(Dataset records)
==*==

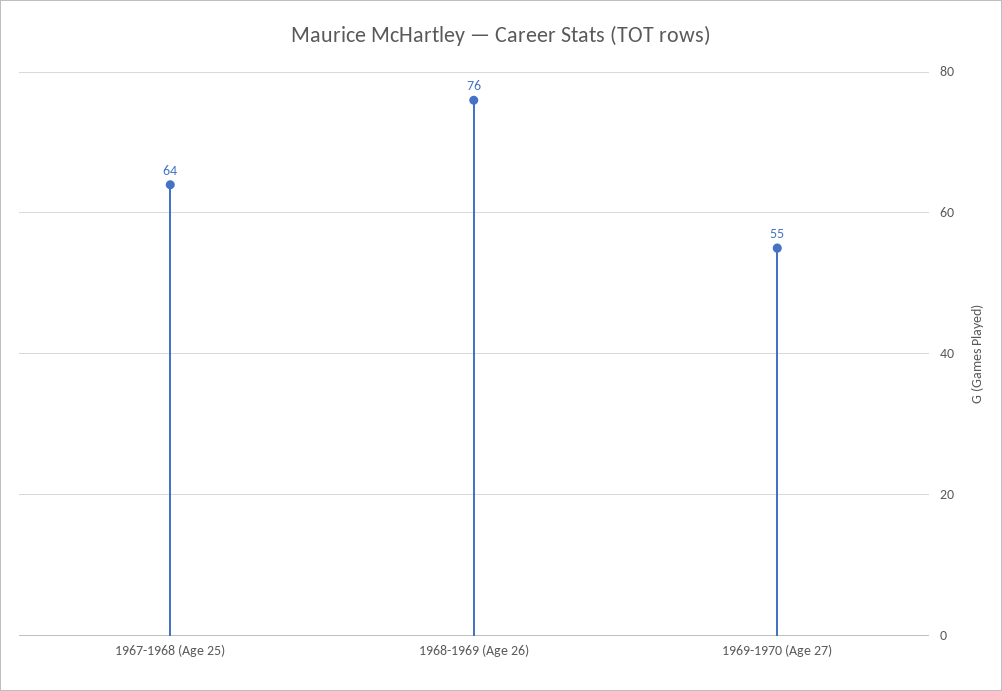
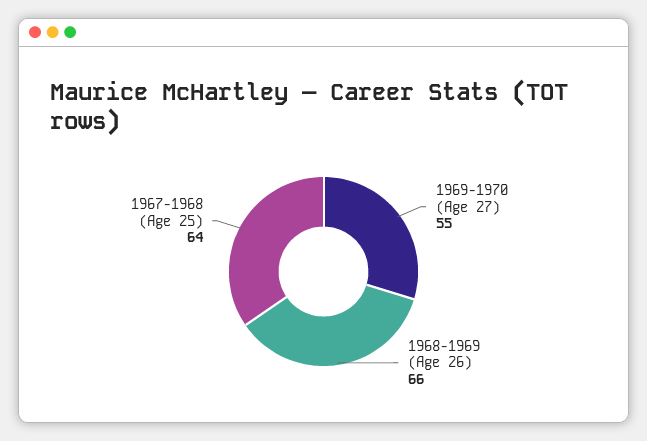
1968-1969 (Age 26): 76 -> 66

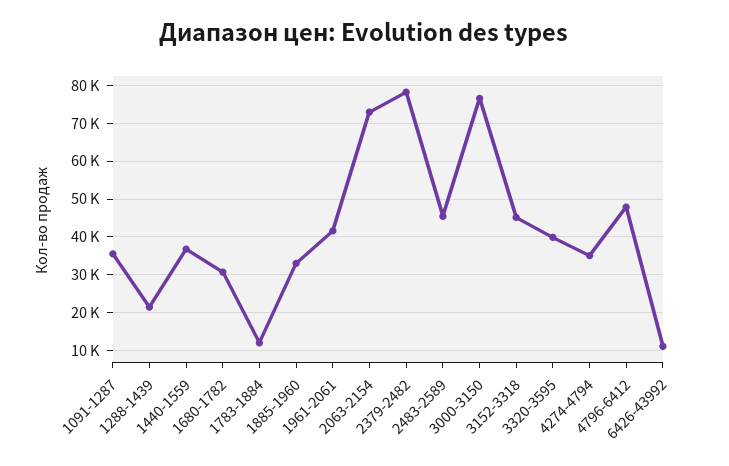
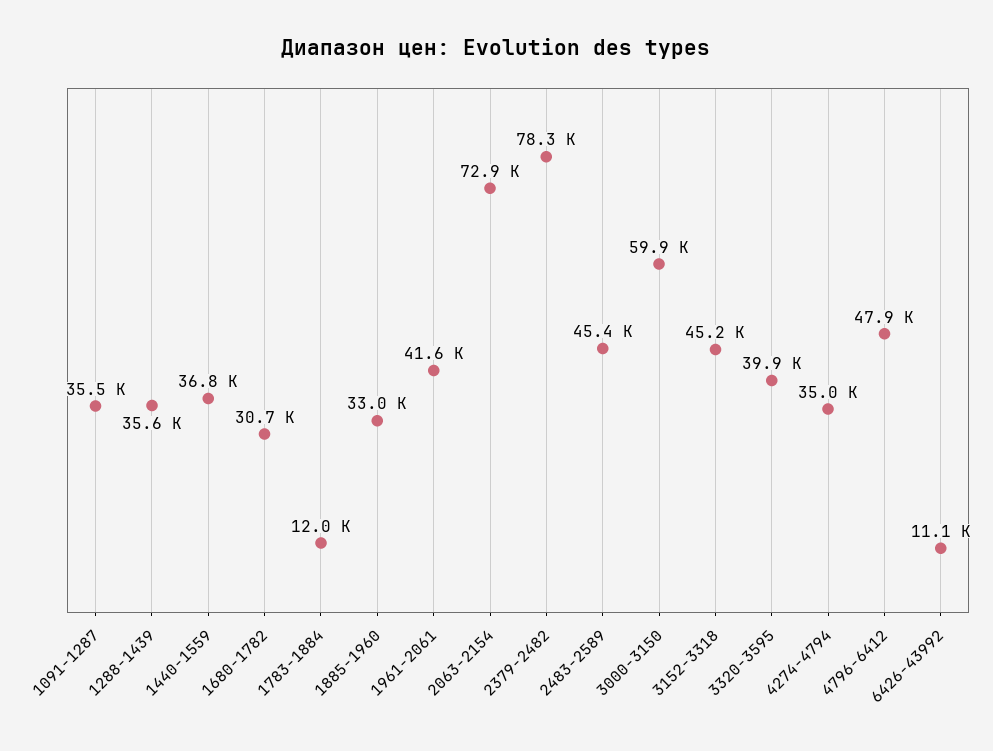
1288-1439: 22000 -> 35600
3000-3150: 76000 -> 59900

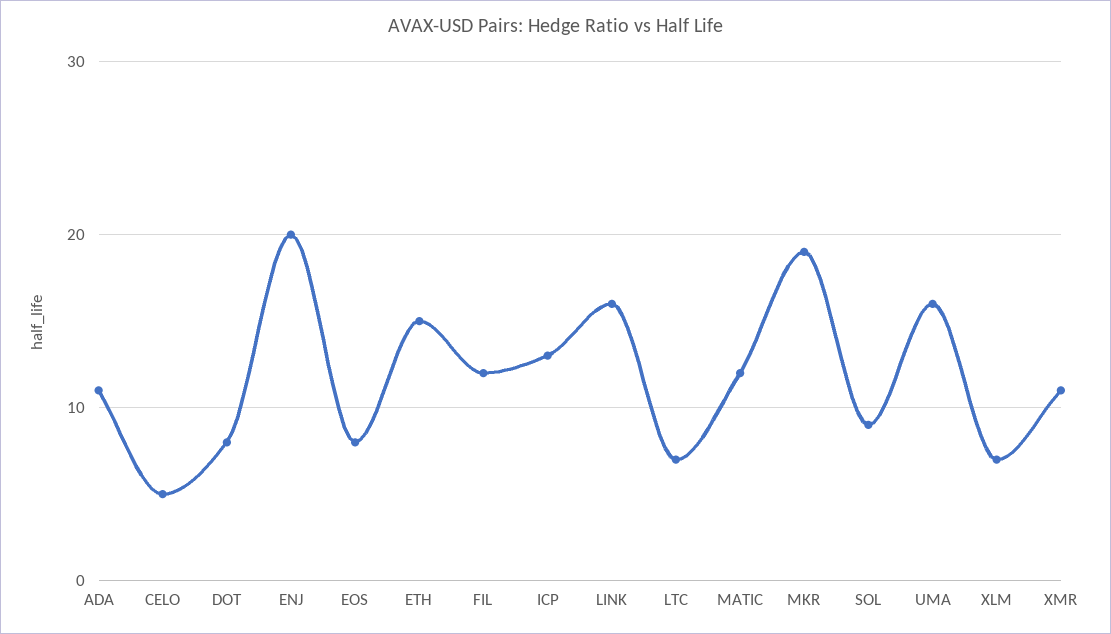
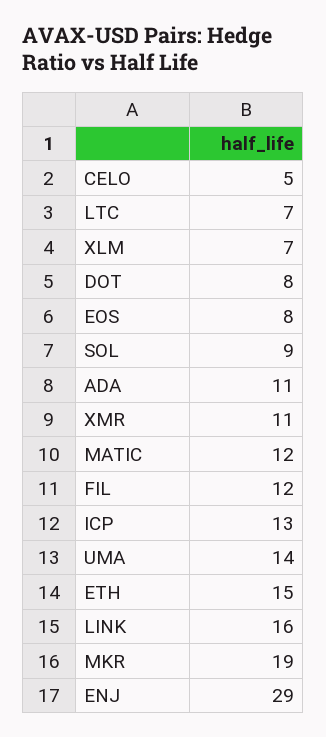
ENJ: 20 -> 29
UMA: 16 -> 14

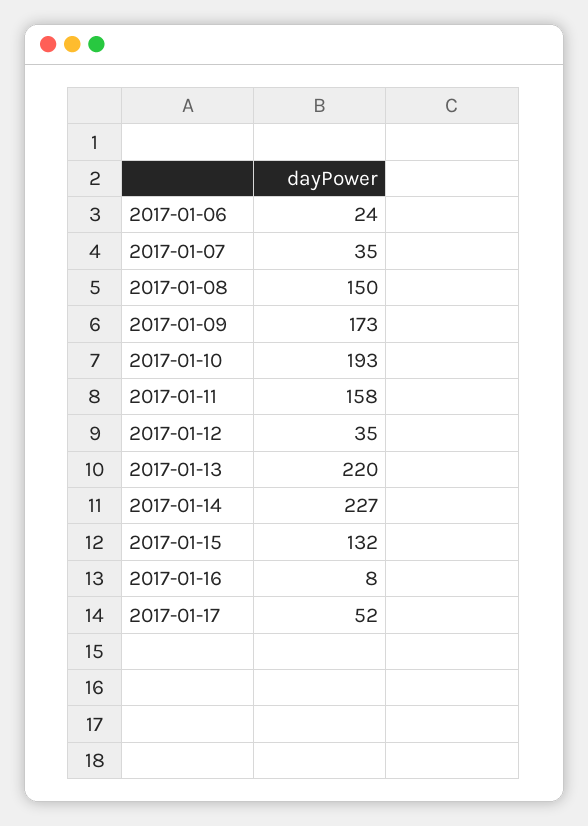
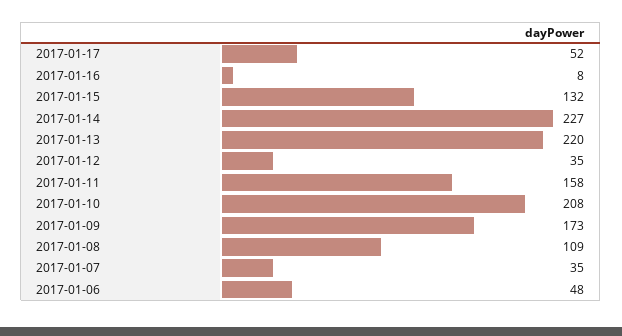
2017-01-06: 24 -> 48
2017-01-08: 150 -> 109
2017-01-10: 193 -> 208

==*==

Start with the line holding "UMA: 16 -> 14" and repeat exactly every line through the final line of the records above, but no pictures and nothing more.

UMA: 16 -> 14

2017-01-06: 24 -> 48
2017-01-08: 150 -> 109
2017-01-10: 193 -> 208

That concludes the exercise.